» **GIVEN REQUEST**: Please print the following lines word for word, starting with the line that contains "Rendered at 1654 by 1241 pixels." and ending with the line that contains "title Esitlus ja", both included.

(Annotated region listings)

▬▬▬▬▬▬

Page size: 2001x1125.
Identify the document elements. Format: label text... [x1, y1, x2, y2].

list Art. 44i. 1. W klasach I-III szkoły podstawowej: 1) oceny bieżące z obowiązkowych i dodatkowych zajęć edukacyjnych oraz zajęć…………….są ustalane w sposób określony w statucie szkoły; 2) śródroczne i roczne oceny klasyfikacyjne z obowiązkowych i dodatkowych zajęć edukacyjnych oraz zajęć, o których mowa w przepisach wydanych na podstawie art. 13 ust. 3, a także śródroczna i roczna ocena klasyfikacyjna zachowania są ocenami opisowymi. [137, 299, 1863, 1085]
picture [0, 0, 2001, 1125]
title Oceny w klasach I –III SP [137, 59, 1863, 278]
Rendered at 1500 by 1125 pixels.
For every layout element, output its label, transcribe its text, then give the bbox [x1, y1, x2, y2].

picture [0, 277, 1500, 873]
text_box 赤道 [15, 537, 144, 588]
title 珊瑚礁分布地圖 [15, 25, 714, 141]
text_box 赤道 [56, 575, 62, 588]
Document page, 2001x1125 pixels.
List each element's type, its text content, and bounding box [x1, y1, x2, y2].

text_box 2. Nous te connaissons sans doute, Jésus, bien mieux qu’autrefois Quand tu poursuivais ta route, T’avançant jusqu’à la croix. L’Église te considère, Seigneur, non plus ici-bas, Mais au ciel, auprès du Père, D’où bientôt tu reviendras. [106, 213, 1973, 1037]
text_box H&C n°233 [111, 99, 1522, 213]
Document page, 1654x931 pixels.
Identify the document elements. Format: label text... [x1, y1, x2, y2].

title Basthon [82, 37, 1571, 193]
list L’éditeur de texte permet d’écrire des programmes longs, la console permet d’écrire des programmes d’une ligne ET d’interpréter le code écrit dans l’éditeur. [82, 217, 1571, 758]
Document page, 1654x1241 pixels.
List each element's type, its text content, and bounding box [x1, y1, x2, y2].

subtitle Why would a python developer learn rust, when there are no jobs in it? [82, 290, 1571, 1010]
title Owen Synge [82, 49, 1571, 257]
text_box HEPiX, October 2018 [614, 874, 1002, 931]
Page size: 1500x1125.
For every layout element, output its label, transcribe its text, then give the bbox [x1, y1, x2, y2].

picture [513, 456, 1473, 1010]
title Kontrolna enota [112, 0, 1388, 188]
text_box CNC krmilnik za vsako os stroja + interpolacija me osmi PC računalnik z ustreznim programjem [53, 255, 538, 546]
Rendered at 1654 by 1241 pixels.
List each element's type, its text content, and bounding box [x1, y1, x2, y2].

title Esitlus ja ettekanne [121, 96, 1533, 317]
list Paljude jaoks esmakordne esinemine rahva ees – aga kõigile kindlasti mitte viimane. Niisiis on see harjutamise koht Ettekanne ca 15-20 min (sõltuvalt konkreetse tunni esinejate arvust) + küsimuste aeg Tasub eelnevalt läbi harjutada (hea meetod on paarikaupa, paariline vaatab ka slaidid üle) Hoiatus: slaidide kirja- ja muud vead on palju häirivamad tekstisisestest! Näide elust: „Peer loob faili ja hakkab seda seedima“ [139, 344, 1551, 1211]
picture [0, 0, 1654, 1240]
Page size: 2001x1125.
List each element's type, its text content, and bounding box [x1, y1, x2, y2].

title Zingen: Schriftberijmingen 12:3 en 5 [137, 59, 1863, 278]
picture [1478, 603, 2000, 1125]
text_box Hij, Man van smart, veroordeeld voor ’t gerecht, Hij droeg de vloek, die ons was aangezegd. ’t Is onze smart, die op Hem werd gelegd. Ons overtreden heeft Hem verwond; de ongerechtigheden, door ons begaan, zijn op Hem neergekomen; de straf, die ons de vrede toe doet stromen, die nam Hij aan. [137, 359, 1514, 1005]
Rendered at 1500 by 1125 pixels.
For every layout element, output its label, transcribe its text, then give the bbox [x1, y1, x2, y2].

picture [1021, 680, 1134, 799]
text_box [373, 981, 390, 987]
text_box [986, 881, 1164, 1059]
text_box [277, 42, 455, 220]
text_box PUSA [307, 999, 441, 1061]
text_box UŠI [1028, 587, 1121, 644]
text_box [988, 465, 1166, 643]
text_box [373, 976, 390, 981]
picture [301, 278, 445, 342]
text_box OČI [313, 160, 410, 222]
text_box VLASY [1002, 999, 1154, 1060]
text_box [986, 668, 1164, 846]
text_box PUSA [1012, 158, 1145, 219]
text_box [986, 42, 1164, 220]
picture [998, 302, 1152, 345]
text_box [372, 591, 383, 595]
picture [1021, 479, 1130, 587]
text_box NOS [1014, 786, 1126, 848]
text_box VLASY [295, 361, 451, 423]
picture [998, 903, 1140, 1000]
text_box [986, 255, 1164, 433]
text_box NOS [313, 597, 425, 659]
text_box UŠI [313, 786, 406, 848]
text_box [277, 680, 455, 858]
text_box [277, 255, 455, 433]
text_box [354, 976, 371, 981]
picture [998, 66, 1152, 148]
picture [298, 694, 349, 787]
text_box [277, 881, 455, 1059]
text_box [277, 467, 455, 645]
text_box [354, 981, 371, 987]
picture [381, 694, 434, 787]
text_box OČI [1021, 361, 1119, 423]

▬▬▬▬▬▬

» **FINISHED EXERCISE**:
Rendered at 1654 by 1241 pixels.
List each element's type, its text content, and bounding box [x1, y1, x2, y2].

title Esitlus ja ettekanne [121, 96, 1533, 317]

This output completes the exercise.